A study by Stanford University is shedding new light on the cause of the November earthquake in our province.
Researchers at the university say that the quake, one of the most powerful ever recorded in Alberta, was likely caused by oil and gas activity.
In a paper published on March 23 in Geophysical Research Letters, Stanford scientists are pointing to the deep underground disposal of wastewater from oil extraction as the cause of the tremors. Their findings contradict the November 30 statement from the Alberta Energy Regulator saying that the earthquakes were due to natural tectonic activity.
A news release posted by Stanford University says their research is the first to link such a large earthquake to human activities far away from a mountain range, and that results have implications for other energy-related operations, such as carbon capture and storage.
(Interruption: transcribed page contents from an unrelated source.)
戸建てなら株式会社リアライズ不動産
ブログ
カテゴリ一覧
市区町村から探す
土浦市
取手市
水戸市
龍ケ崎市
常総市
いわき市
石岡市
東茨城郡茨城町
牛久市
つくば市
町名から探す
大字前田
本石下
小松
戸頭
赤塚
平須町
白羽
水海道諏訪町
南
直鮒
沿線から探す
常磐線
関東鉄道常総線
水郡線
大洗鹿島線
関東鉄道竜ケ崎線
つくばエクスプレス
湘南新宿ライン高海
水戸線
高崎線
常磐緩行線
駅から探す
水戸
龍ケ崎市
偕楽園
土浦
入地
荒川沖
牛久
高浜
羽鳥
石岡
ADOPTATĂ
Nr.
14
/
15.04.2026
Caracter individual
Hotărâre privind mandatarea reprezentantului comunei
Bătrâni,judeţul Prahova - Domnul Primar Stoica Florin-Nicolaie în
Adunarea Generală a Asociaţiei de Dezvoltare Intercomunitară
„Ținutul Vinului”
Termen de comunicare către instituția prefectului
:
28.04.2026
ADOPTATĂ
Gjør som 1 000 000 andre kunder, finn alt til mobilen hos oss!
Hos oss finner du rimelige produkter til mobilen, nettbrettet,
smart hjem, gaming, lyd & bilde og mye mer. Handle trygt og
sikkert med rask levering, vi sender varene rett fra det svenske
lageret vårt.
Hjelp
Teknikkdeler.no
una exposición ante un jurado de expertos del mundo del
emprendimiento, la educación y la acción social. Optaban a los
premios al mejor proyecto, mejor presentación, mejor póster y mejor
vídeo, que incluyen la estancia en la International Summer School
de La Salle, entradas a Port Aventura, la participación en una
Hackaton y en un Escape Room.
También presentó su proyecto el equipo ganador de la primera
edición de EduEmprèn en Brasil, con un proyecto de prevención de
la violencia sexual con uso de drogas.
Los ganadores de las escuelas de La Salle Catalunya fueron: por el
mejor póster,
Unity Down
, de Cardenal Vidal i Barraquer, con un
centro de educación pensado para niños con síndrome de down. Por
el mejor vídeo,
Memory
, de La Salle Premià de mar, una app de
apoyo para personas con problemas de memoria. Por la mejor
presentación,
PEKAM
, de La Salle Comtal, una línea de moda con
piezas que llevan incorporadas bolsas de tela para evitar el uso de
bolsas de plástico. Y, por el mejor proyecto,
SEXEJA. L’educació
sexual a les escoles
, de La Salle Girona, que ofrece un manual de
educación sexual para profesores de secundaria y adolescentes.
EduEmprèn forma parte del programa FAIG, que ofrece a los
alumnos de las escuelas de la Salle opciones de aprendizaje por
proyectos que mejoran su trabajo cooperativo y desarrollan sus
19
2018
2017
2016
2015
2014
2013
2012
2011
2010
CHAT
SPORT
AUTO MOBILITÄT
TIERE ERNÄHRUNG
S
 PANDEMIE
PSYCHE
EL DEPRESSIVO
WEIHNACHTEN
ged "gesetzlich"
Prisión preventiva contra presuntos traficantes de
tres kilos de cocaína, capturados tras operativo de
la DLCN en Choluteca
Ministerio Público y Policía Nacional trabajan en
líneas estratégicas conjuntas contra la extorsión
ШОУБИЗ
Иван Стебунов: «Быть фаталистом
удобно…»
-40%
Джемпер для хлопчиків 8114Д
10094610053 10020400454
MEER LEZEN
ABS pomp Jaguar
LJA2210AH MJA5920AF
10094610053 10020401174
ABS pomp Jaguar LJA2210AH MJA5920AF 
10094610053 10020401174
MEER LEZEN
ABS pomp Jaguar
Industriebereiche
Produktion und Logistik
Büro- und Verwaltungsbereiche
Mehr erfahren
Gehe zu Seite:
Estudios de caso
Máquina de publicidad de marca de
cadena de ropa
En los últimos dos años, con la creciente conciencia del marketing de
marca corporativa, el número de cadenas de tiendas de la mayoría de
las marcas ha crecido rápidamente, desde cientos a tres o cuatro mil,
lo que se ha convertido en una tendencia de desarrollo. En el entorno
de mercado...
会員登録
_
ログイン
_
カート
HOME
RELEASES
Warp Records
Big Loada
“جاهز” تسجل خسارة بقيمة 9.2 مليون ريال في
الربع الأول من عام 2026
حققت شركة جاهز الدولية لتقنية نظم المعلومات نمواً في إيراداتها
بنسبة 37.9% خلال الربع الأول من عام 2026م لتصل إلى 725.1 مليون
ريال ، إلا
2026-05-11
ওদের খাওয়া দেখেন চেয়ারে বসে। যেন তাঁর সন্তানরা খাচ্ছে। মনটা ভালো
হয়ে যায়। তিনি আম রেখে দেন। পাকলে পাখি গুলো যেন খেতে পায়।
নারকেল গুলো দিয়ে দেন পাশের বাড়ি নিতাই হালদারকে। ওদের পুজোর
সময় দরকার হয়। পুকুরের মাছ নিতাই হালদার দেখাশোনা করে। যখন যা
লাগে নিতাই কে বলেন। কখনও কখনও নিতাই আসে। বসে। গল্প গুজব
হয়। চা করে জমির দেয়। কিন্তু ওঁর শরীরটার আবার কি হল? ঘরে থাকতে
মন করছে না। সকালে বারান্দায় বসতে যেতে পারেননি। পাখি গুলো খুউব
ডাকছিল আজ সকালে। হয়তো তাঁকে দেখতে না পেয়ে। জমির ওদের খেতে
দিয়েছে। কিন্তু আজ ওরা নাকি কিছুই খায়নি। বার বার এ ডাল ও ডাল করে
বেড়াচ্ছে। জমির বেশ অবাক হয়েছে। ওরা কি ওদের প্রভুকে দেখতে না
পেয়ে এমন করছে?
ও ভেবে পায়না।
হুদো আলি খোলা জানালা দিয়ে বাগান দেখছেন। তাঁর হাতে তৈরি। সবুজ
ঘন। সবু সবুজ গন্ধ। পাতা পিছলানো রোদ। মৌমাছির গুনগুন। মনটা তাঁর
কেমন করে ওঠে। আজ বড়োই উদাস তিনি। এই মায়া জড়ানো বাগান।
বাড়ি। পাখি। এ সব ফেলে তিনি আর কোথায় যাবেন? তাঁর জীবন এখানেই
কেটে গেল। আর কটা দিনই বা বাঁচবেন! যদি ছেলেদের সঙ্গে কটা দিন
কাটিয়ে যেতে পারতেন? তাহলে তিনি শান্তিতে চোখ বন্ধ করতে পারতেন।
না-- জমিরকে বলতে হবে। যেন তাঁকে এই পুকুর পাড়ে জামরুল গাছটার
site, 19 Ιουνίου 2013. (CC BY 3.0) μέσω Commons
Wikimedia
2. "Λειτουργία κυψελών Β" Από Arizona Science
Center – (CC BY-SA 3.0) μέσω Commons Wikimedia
“Earthquakes of similar magnitude to the Peace River event could be damaging, even deadly, if they happened in more populated areas,” said study lead author Ryan Schultz
“The Peace River earthquake caught our interest because it occurred in an unusual place,” said co-author William Ellsworth, a research professor of geophysics and co-director of the Stanford Center for Induced and Triggered Seismicity.
“Multiple lines of compelling evidence point to this quake as being man-made.”
To analyze the earthquake, researchers compared publicly available information about wastewater disposal activities in Peace River to ground deformation measured by satellite and regional seismic monitors.
Shultz advises the 2022 Peace River quake is a cautionary tale for a region where government and industry aim to expand hydrogen production and carbon capture and storage in the coming years while continuing oil-sands wastewater disposal.